Тайный агент протелефонил контролеру своих действий: «Объект у тети, санкционируйте смену местопребывания», отключили в целях экономии электроэнергии все кабели, машину вибрационную усыпили – только осень била в стекла. И учила Анечка Лермонтова всему, чему довелось ей научиться на Абраме Ошеровиче Добролюбове по прозванию Чаговец.
Пора, пора закруглять круг – дабы начать новый.
Как только рассвело, ушел Марк на вокзал, оставив Анечку во сне. Проводил его временнообязанный тайный агент – и вернулся к подъезду, ждать смены. Давно проснулись труженики Череповецкого металлургического, но спала Анечка на будущей своей тахте, спал Плотников на раскладном диване – через комнату от вдовы…

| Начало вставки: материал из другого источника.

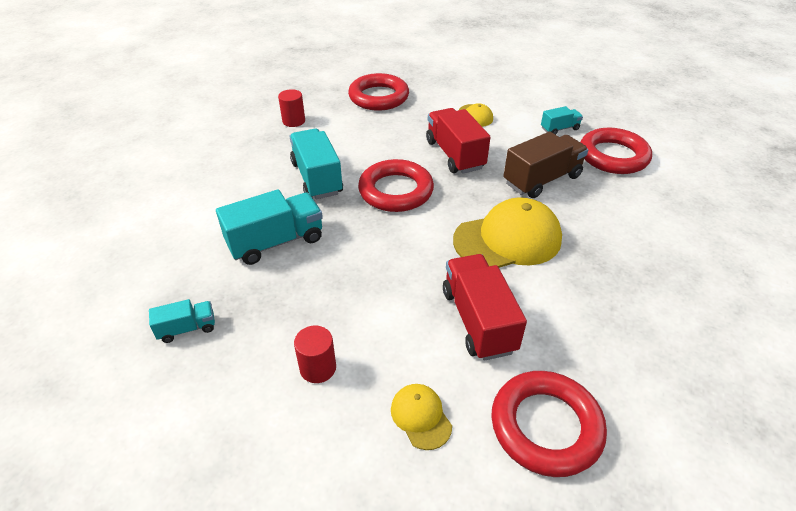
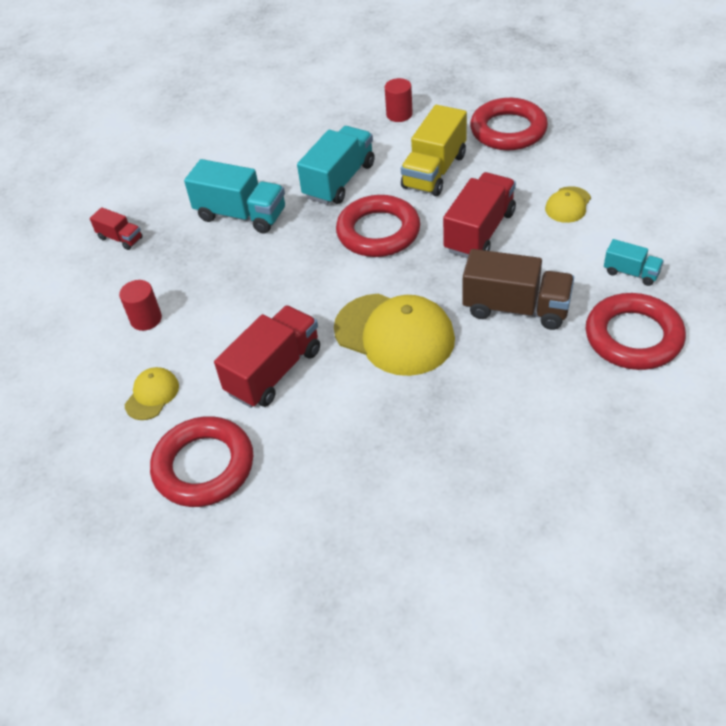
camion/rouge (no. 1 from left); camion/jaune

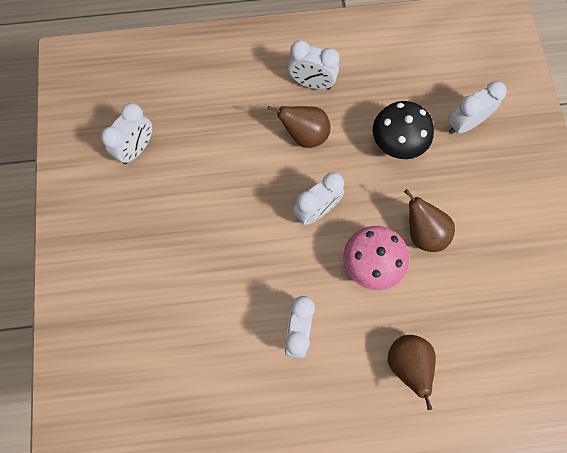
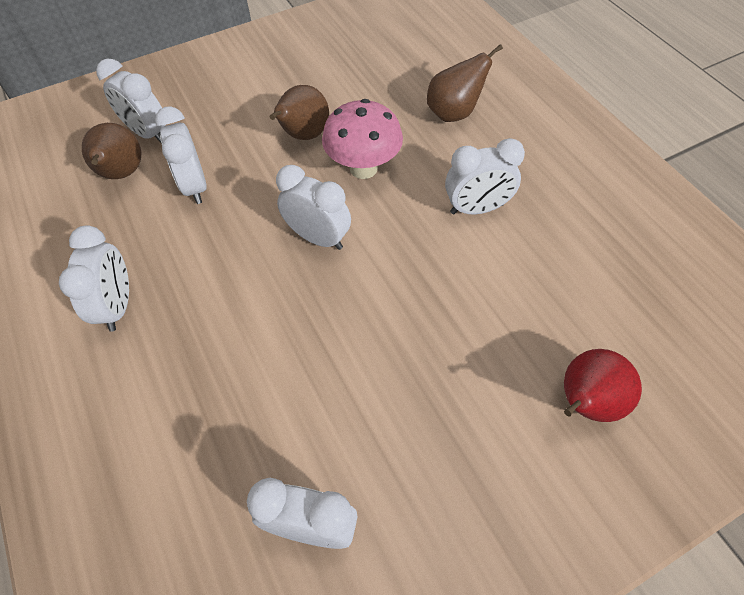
poire/marron (no. 1 from left); réveil/blanc (no. 3 from left); poire/rouge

Не желая окончательно впасть в литературно-студийную прозу, я не стану их всех будить, умывать, водить в нужный чулан и кормить яйцами в мешочек. А то я совсем было собрался привести рано встающего Плотникова в утренний сизый дом – и предъявить ему Анечку непокрытой: с двумя коричневыми точками и одним черным равнобедренным треугольником.
Что мешает мне рассказать о их знакомстве? А не знаю я, как они знакомились… Поблагодарила Анечка Плотникова за ночлег – и удалилась. Через неделю опять они встретились: послушали вместе оркестр «Мадригал». И еще через неделю составил главный куратор дела Плотникова небольшое извлечение из оперативного материала – специально для отдела, принимающего решения: «Розенкранц Анна Давидовна, ПЕРВИЧНЫЙ ПОДБОР.»
– Аи да Слава! – сказал принимающий решения по данному вопросу. – Он у нас как, может?